(Record excerpts Opens)
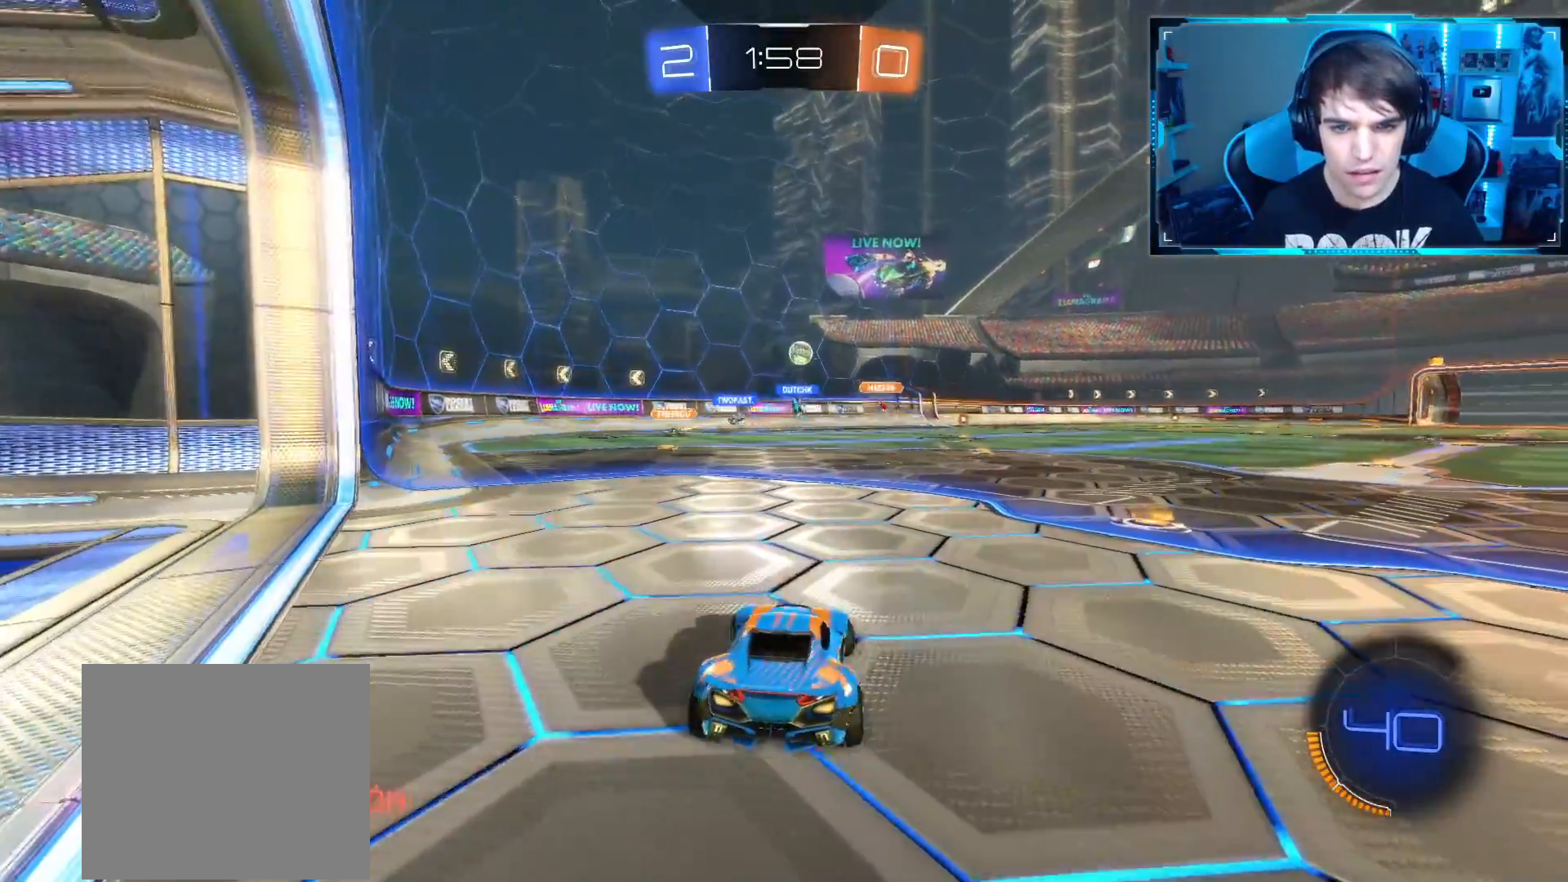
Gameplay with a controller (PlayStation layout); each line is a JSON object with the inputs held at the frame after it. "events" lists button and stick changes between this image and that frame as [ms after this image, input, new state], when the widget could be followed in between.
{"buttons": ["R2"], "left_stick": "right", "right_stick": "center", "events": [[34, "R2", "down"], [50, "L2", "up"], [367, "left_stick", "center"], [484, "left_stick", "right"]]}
(Record excerpts Closes)
(Record excerpts Opens)
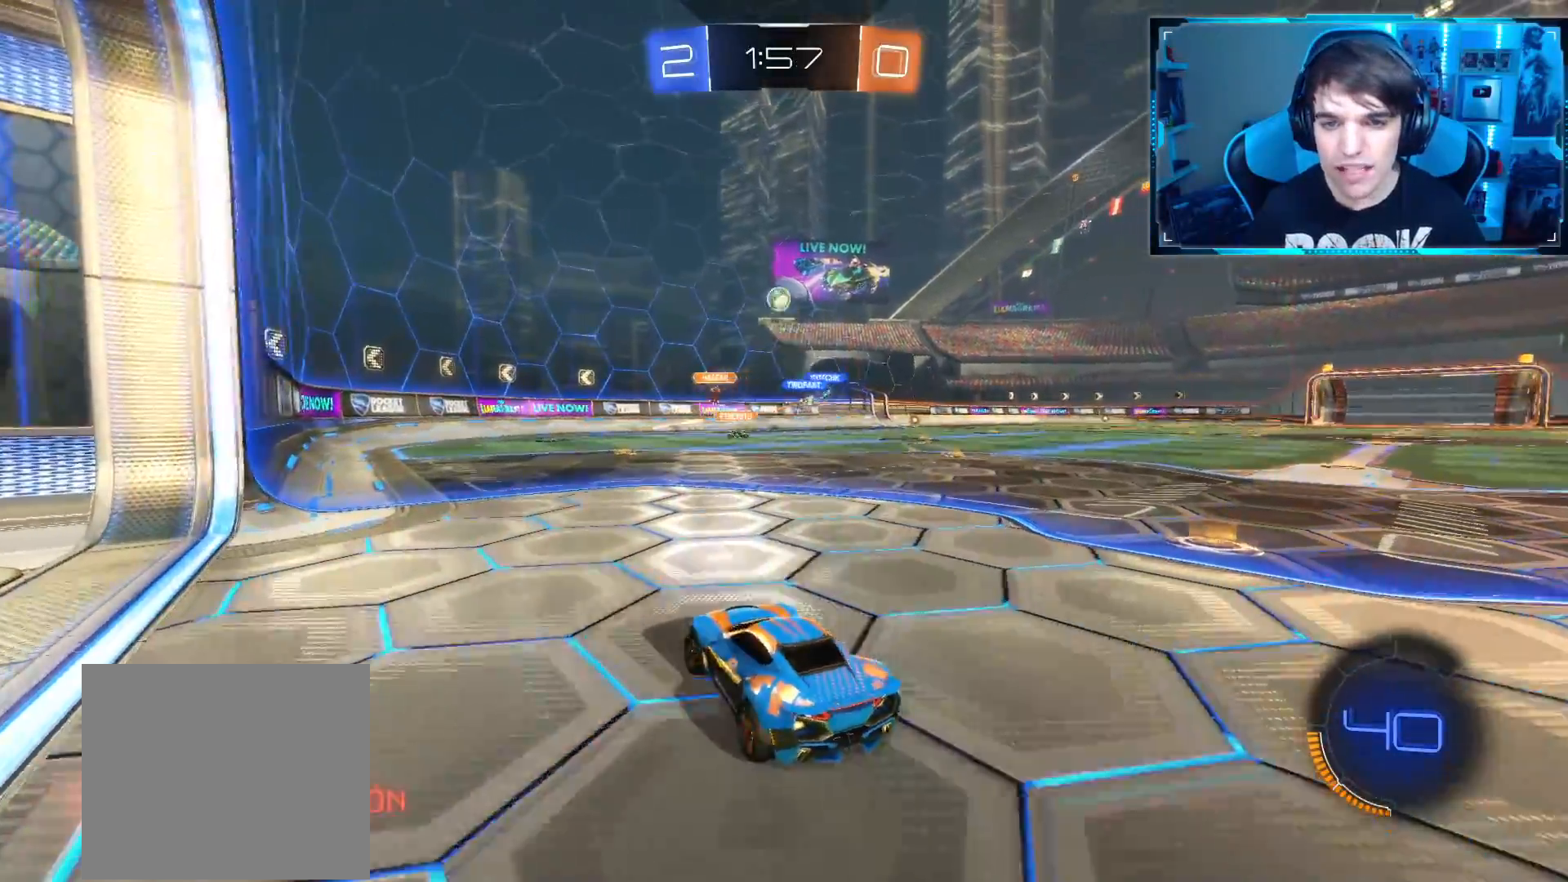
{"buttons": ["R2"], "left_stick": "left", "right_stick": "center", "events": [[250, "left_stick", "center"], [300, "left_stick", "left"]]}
(Record excerpts Closes)
When a line in the listing above holds the word "center", copy it.

_Your response_
{"buttons": ["R2"], "left_stick": "right", "right_stick": "center", "events": [[34, "R2", "down"], [50, "L2", "up"], [367, "left_stick", "center"], [484, "left_stick", "right"]]}
{"buttons": ["R2"], "left_stick": "left", "right_stick": "center", "events": [[250, "left_stick", "center"], [300, "left_stick", "left"]]}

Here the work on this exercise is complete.